_What is needed_
Every record must be retyped exactly as it reads.

_Information supplied_
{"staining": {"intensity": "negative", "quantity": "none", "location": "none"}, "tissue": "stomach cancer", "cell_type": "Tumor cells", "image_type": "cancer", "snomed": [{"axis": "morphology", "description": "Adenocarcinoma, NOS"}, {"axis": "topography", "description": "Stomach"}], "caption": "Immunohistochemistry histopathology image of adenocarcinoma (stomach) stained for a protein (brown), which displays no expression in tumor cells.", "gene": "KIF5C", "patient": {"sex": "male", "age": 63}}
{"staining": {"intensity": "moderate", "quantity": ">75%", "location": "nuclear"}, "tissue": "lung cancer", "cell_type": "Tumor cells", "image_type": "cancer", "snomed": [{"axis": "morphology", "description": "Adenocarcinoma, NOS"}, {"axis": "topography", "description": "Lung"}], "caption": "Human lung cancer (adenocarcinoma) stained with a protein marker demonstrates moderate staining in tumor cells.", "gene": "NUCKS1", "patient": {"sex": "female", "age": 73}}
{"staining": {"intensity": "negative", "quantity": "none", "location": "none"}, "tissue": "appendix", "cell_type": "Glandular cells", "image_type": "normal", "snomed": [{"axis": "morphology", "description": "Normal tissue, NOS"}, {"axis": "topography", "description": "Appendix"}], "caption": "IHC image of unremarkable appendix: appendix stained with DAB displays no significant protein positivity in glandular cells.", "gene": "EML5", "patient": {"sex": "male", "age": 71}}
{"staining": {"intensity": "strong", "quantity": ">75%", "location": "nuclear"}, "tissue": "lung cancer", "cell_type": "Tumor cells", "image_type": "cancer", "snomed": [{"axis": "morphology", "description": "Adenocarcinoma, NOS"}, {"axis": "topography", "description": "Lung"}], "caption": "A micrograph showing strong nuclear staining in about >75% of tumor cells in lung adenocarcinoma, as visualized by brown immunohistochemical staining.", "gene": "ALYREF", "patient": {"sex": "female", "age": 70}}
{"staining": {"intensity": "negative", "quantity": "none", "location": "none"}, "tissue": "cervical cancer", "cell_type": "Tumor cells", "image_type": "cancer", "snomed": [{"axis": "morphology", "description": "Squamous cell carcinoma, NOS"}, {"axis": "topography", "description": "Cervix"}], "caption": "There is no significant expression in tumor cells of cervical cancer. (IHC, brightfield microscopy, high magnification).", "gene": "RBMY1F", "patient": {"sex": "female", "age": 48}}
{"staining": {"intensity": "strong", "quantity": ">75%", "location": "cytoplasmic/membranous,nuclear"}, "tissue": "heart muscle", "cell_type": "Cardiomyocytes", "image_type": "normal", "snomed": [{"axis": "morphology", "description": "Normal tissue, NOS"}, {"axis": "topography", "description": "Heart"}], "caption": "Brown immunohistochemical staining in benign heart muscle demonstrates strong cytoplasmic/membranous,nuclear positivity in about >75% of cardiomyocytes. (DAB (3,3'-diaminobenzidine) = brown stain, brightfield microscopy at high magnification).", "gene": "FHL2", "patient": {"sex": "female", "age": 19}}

_Written solution_
{"staining": {"intensity": "negative", "quantity": "none", "location": "none"}, "tissue": "stomach cancer", "cell_type": "Tumor cells", "image_type": "cancer", "snomed": [{"axis": "morphology", "description": "Adenocarcinoma, NOS"}, {"axis": "topography", "description": "Stomach"}], "caption": "Immunohistochemistry histopathology image of adenocarcinoma (stomach) stained for a protein (brown), which displays no expression in tumor cells.", "gene": "KIF5C", "patient": {"sex": "male", "age": 63}}
{"staining": {"intensity": "moderate", "quantity": ">75%", "location": "nuclear"}, "tissue": "lung cancer", "cell_type": "Tumor cells", "image_type": "cancer", "snomed": [{"axis": "morphology", "description": "Adenocarcinoma, NOS"}, {"axis": "topography", "description": "Lung"}], "caption": "Human lung cancer (adenocarcinoma) stained with a protein marker demonstrates moderate staining in tumor cells.", "gene": "NUCKS1", "patient": {"sex": "female", "age": 73}}
{"staining": {"intensity": "negative", "quantity": "none", "location": "none"}, "tissue": "appendix", "cell_type": "Glandular cells", "image_type": "normal", "snomed": [{"axis": "morphology", "description": "Normal tissue, NOS"}, {"axis": "topography", "description": "Appendix"}], "caption": "IHC image of unremarkable appendix: appendix stained with DAB displays no significant protein positivity in glandular cells.", "gene": "EML5", "patient": {"sex": "male", "age": 71}}
{"staining": {"intensity": "strong", "quantity": ">75%", "location": "nuclear"}, "tissue": "lung cancer", "cell_type": "Tumor cells", "image_type": "cancer", "snomed": [{"axis": "morphology", "description": "Adenocarcinoma, NOS"}, {"axis": "topography", "description": "Lung"}], "caption": "A micrograph showing strong nuclear staining in about >75% of tumor cells in lung adenocarcinoma, as visualized by brown immunohistochemical staining.", "gene": "ALYREF", "patient": {"sex": "female", "age": 70}}
{"staining": {"intensity": "negative", "quantity": "none", "location": "none"}, "tissue": "cervical cancer", "cell_type": "Tumor cells", "image_type": "cancer", "snomed": [{"axis": "morphology", "description": "Squamous cell carcinoma, NOS"}, {"axis": "topography", "description": "Cervix"}], "caption": "There is no significant expression in tumor cells of cervical cancer. (IHC, brightfield microscopy, high magnification).", "gene": "RBMY1F", "patient": {"sex": "female", "age": 48}}
{"staining": {"intensity": "strong", "quantity": ">75%", "location": "cytoplasmic/membranous,nuclear"}, "tissue": "heart muscle", "cell_type": "Cardiomyocytes", "image_type": "normal", "snomed": [{"axis": "morphology", "description": "Normal tissue, NOS"}, {"axis": "topography", "description": "Heart"}], "caption": "Brown immunohistochemical staining in benign heart muscle demonstrates strong cytoplasmic/membranous,nuclear positivity in about >75% of cardiomyocytes. (DAB (3,3'-diaminobenzidine) = brown stain, brightfield microscopy at high magnification).", "gene": "FHL2", "patient": {"sex": "female", "age": 19}}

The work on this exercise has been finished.